For what it’s worth, this sort of connection doesnt seem to be strictly limited to the iPad Pros (otherwise, why have a Lightning-to-USB socket adapter?). I got Apple’s Lightning to USB3 Camera Adapter, so my nieces could load movies from a flash drive onto their (32 GB) iPads. i had plenty of success testing this adapter with my iPhone 8, using the external power connection (it wouldn’t run a 128 GB USB3 SanDisk Cruzer flash drive without the power connected). I expect the limitations for external hard drives are simply power requirements - the external power connection on the adapter supplies the iOS device, thus giving it enough backup to run the flash drive, but not enough for a hard drive (the iPad Pro’s USB-C gets rid of these problems).
But the conversation between iOS and a flash drive is essentially the same as between iOS and a hard drive - it’s all a matter of “gimme block number X”, “okay, here is block number X”).
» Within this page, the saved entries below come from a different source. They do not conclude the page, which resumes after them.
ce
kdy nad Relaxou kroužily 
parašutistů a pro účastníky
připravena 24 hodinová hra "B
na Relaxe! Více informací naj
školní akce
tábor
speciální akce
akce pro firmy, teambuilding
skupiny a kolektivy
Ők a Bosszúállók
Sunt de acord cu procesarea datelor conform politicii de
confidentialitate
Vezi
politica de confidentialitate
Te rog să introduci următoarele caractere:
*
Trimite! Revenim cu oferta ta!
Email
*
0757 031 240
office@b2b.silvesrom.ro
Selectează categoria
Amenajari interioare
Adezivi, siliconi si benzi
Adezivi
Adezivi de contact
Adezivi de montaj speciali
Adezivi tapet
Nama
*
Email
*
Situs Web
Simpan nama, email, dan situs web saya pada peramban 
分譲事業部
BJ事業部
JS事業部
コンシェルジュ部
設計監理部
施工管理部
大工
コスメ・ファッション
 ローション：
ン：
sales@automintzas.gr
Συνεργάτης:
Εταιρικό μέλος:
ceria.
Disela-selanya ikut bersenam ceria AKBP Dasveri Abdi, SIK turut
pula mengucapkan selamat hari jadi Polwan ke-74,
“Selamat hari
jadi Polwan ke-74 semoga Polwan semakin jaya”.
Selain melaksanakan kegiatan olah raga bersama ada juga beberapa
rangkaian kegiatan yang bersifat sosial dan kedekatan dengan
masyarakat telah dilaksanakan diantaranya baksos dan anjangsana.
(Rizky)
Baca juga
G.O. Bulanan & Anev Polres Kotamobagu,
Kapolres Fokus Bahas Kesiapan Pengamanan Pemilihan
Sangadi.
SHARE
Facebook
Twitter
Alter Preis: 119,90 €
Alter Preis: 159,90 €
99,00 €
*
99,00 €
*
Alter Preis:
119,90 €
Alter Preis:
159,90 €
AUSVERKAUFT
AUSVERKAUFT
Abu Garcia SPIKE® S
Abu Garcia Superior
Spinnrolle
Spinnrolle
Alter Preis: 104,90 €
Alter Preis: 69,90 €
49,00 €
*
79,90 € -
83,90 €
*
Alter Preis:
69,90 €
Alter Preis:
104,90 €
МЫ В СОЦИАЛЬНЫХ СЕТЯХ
If you plug the hard drive into a *powered* USB hub, and then connect that hub to the “camera” adapter, it should be fine (I’ve seem the same sort of power limitations on Raspberry Pi’s with the same fix - plug the drive into a powered hub, and plug the hub into the Pi).
The other tidbit I ran into was numerous suggestions that iOS had trouble with files on an EXFAT formatted drive over a certain size (several gigabytes). The solution to this is to format the external drive as APFS. I did this (since movies are frequently 4+ GB), and it seemed to work fine. It’s possible the iOS bug relating to large files on EXFAT drives is fixed now, but I didn’t want to take any chances.